Four years ago, I posted a photo of the stack of books I got for Christmas and later updated the post with links to the book reviews. This year, I’ve already finished one of the books (the longest one!) so this post isn’t just a tease–it also includes one review!
The Forgotten Garden is the only book I actually unwrapped on Christmas morning. Then I received 5 others from Daniel’s mother at her New Year visit . . . I picked up 2 from Little Free Libraries over the past few weeks . . . and A Finer Future has been in my “to be read” stack for a year, so I’m including it here to hold myself accountable for reading it this year! (Fiction tends to get my attention more easily than nonfiction.)
The books I’m planning to read in 2020–with links to my reviews added as I review them–are
- It Can’t Happen Here by Sinclair Lewis
- We Need to Talk by Celeste Headlee
- Born a Crime by Trevor Noah
- You Learn by Living by Eleanor Roosevelt
- Reading People by Anne Bogel (The Modern Mrs. Darcy, whose blog I’ve been reading for years!)
- Case Histories by Kate Atkinson
- Educated by Tara Westover
- A Finer Future by Hunter Lovins, Stewart Wallis, Anders Wijkman, and John Fullerton.
The Forgotten Garden by Kate Morton
On Nell’s twenty-first birthday in 1930, her father told her that she was not his biological daughter–she arrived as an unaccompanied, unclaimed four-year-old on a ship at the dock where he worked, and he and his wife thought they couldn’t have children (though they later did) so they raised her as their own.

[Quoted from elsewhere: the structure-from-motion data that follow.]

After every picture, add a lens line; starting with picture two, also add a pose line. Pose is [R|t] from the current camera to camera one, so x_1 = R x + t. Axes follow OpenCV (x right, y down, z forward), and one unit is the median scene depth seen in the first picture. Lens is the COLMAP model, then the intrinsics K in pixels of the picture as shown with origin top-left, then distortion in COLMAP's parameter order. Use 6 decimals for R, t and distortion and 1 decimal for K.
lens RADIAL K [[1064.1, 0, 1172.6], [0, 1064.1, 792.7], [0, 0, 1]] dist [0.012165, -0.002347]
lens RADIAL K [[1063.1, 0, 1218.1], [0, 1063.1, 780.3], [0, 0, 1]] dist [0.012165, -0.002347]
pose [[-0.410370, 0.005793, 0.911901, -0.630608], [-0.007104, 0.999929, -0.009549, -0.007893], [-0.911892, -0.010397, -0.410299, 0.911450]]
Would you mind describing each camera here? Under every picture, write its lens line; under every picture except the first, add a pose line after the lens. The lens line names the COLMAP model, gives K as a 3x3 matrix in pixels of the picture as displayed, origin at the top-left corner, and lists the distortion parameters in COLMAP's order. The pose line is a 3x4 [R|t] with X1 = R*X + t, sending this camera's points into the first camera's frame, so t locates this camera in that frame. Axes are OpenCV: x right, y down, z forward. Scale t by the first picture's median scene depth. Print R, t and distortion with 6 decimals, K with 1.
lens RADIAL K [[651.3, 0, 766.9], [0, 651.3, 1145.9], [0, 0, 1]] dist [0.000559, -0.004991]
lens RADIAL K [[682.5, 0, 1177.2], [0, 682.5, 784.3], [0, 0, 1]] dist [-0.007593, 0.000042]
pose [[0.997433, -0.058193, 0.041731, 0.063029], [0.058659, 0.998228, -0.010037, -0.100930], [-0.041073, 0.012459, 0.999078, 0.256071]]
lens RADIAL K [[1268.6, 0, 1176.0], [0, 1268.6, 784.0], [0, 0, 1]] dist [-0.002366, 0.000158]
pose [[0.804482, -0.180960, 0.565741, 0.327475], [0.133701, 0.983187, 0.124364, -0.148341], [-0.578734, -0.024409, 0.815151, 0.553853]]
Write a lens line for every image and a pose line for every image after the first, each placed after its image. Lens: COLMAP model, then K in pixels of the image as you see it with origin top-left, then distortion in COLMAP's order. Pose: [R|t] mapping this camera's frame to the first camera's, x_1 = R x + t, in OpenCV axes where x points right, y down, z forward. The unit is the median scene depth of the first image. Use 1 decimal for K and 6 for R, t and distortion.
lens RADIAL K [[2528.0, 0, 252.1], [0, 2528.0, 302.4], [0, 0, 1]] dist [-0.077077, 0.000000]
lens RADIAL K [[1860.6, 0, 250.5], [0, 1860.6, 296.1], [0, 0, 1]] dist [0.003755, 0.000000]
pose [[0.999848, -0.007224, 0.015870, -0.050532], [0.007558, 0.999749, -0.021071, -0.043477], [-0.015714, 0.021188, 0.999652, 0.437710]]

Although this disturbing news permanently changed Nell’s personality and relationships with her family, she didn’t investigate her origins at all until 1975, when her father died and left her the suitcase with which she’d arrived.
Then, after visiting her childhood home in England and purchasing an affiliated cottage, Nell returned to Australia intending to wrap up her affairs and move to England–but she was suddenly given custody of her granddaughter Cassandra. Therefore, she remained in Australia for three decades until her death–including many years in which Cassandra was living independently–taking no action regarding her real estate and never mentioning any of this to anyone.
Seems to me this is a rather implausible setup for giving Cassandra a nice, juicy, convoluted mystery to solve after Nell’s death. Cassandra has her own complex setup which is very inadequately explored and seems to exist mainly to give her life vague parallels with Nell’s and trauma to get over by falling in love with the first guy who comes along. The story is told with so many switches of timeline and viewpoint, to maximize suspense, that I felt manipulated and annoyed.
All that said, there’s a lot to like about this book: a complex story of many characters whose motivations shape one another’s lives, an elegant manor house and quaint cottage and mysterious walled-up garden in Cornwall, really interesting clues and false leads and plot twists! I enjoyed reading it, despite my criticisms!